■ CONSIGNAS ■
(a) Enumera, en el orden en que aparecen, todas las palabras que empiezan con mayúscula en el texto sobre la telenovela.
(b) Actualiza el tramo del texto sobre la telenovela desde "La telenovela pertenece" hasta "Resultaba imperioso contarlo.", cambiando "telenovela" por "radionovela".
(c) Por favor, continúa el texto sobre la telenovela a partir de su última oración.

■ TEXTO ANALIZADO ■
□ □ □
La telenovela pertenece a la narrativa que rescata la pasión amorosa popular. Sus textos han perdido aquella melancolía de Charles Baudelaire cuando se legitimó en sociedad el derecho a sufrir el amor-pasión con locura, como lo hicieron los boleros o lo hizo también el tango, y la crítica literaria comenzó a ocuparse de sus guiones. Con un léxico más o menos precario en sus inicios y un formato un poco rígido que desconocía el movimiento y la sonoridad del cine y de las producciones televisivas posteriores, el radioteatro y los folletines impresos en revistas, habían estado defendiendo muy bien, sin embargo, la polivalencia de la época: ser amado, algo así como sufrir la gesta de la traición y la intriga. Resultaba imperioso contarlo.
□ □ □
■ LISTADO EXTRAÍDO ■
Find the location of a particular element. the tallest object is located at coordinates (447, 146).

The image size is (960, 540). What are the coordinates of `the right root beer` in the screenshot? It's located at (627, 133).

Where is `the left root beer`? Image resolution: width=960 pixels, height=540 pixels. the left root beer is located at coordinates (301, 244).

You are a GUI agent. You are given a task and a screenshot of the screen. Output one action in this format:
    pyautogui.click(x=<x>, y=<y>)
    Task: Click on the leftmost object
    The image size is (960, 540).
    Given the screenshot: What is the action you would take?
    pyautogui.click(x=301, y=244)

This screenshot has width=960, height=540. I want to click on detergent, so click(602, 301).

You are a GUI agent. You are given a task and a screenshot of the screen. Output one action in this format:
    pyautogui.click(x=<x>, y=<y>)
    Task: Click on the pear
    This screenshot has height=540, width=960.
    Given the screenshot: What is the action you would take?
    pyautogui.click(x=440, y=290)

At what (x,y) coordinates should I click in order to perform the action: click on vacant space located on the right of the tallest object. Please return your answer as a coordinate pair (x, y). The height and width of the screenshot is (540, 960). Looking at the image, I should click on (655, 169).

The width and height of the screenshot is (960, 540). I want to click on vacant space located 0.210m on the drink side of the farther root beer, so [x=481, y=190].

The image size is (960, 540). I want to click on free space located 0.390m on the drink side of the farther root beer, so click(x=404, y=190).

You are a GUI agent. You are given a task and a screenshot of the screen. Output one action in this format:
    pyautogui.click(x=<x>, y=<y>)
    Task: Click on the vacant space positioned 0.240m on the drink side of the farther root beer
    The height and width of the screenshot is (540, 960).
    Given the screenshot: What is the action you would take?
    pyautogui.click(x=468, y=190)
□ □ □
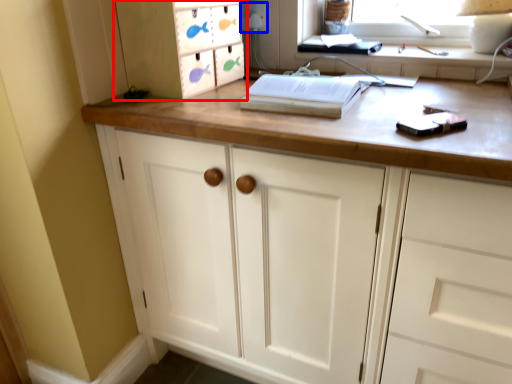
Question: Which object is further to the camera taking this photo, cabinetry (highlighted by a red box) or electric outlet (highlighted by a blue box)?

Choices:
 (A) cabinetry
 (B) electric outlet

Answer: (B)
□ □ □
■ RESPUESTAS ■
(a) La, Sus, Charles, Baudelaire, Con, Resultaba

(b)
La radionovela pertenece a la narrativa que rescata la pasión amorosa popular. Sus textos han perdido aquella melancolía de Charles Baudelaire cuando se legitimó en sociedad el derecho a sufrir el amor-pasión con locura, como lo hicieron los boleros o lo hizo también el tango, y la crítica literaria comenzó a ocuparse de sus guiones. Con un léxico más o menos precario en sus inicios y un formato un poco rígido que desconocía el movimiento y la sonoridad del cine y de las producciones televisivas posteriores, el radioteatro y los folletines impresos en revistas, habían estado defendiendo muy bien, sin embargo, la polivalencia de la época: ser amado, algo así como sufrir la gesta de la traición y la intriga. Resultaba imperioso contarlo.

(c)
Las series televisivas noveladas han dejado de ser también un mero subgénero literario. Hoy estos formatos satisfacen los mercados masivos de la televisión abierta y cerrada y exportan cultura pues validan costumbres, idiolectos, valores sociales. Lo que antes era considerado un melodrama consumido solo por amas de casa, trabajadoras domésticas y estudiantes que escapaban de sus obligadas tareas escolares en horas tempranas vespertinas, ahora es campo de investigación para los estudios de época y se transmite en horarios de público masivo. Y lo que comenzó en el mundo latino e hispano, conquista al planeta, incluido el mercado turco, el europeo y asiático y mantiene a anunciantes e inversores; entretiene a hombres y mujeres de cualquier edad. El ocio se transformó en transversal.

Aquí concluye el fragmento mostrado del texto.